#### Excerpted text
──────────

Digging into Gardens
GROWING HEALTHY YOUTH, a School Garden Education Program, was founded in 2005 by Lesley Stiles and Stephanie Jacob with the creation of the Troy Spencer Memorial Organic Garden. Three more gardens followed: the Kaiser College Park Organic Garden, the Kaiser Diablo Community Day School Organic Garden and the Bridge Organic Garden. Kaiser Permanente and the PTSA organizations at Pleasant Hill Middle School and College Park High School have been generous sponsors since 2005. Other community partners have included Contra Costa County Farmers’ Markets, Allied Waste Inc., the Pleasant Hill Community Foundation and Orchard Nursery.
In 2008, Slow Food Delta Diablo became a valued partner, securing an Analon Cookware grant to further cooking and tasting programs at the schools, and matching grants at local nurseries. In 2010, the National Fragile X Foundation became our fiscal partner in tandem with Kaiser Permanente.
At each school site, students tend the gardens. They plant, maintain and harvest three seasonal plantings. In addition, various science, art, and foods classes use the gardens for lessons. At College Park High School the Biology classes have undertaken a composting partnership with the cafeteria to compost kitchen waste. The produce harvested from each garden feeds the students; incorporated into cafeteria lunches and cooking demonstrations and tastings offered in classrooms and school-wide. Recipes are posted online and available to students to foster family involvement.

──────────

#### Your tasks
1. Retype the school garden program text above word for word, beginning at the words "At each school" and stopping after "foster family involvement.".
2. Condense the school garden program paragraph that begins "At each school site" into a bulleted list that keeps its main facts.
3. Carry on the text about the Growing Healthy Youth school gardens from the point where it stops.

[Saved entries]
──────────

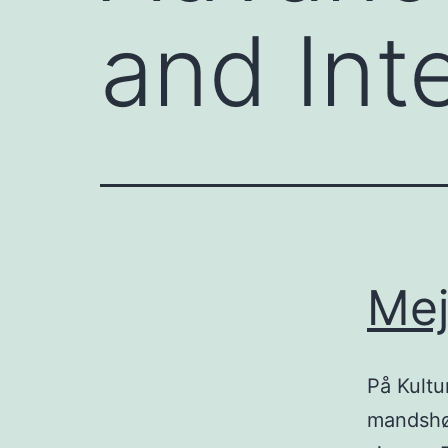
and Int
Mej
På Kultu
mandshøj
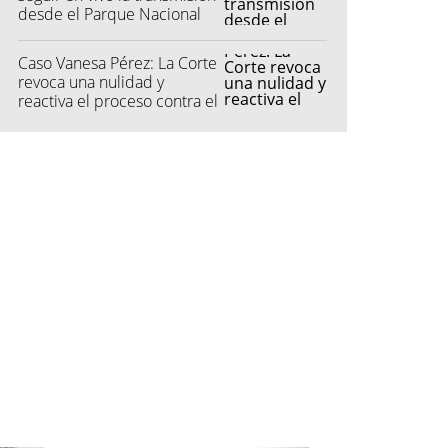
desde el Parque Nacional
Caso Vanesa Pérez: La Corte
revoca una nulidad y
reactiva el proceso contra el
femicida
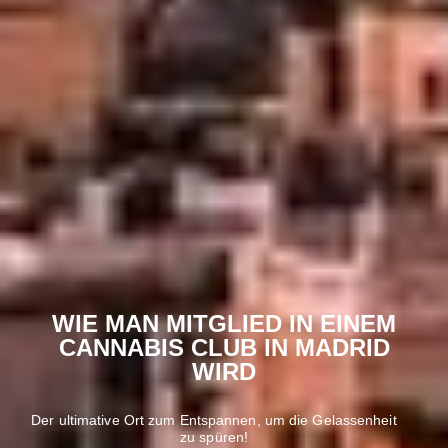
WIE MAN MITGLIED IN EINEM
CANNABIS CLUB IN MADRID
WIRD
Der ultimative Ort zum Entspannen, um die Gelassenheit
zu spüren!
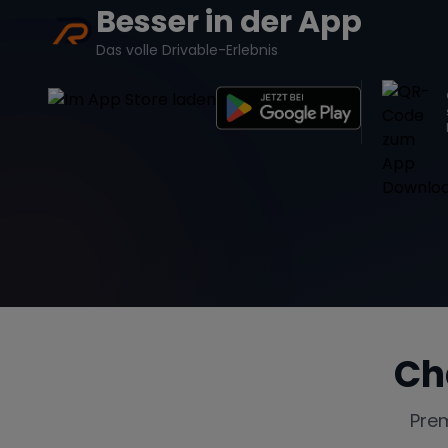
Besser in der App
Das volle Drivable-Erlebnis
Ch
Pre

──────────

#### Replies
1.
At each school site, students tend the gardens. They plant, maintain and harvest three seasonal plantings. In addition, various science, art, and foods classes use the gardens for lessons. At College Park High School the Biology classes have undertaken a composting partnership with the cafeteria to compost kitchen waste. The produce harvested from each garden feeds the students; incorporated into cafeteria lunches and cooking demonstrations and tastings offered in classrooms and school-wide. Recipes are posted online and available to students to foster family involvement.

2.
- Students at each school tend the gardens, planting, maintaining and harvesting three seasonal plantings.
- Science, art and foods classes also use the gardens for lessons.
- At College Park High School, Biology classes compost the cafeteria's kitchen waste in partnership with the cafeteria.
- Each garden's produce feeds the students through cafeteria lunches and through cooking demonstrations and tastings held in classrooms and school-wide.
- Recipes are posted online for students to encourage family involvement.

3.
At three of our schools, we serve high risk populations. Diablo Community Day School is the program for expelled students throughout central Contra Costa County. Gardening time is a privilege earned and teaches impulse control, pride of ownership and marketable skills in addition to the nutritional benefits so sorely needed. At College Park High School and the Bridge Transition Program, our garden stewards are special education students and their participation has greatly expanded their horizons.
Growing Healthy Youth and Slow Food Delta Diablo feel strongly that school gardens are vital. UC Berkeley just published the results of a three year study comparing students exposed to garden education programs with those who were not involved. The students involved in gardens made healthier lunchtime food choices. And that is only the beginning.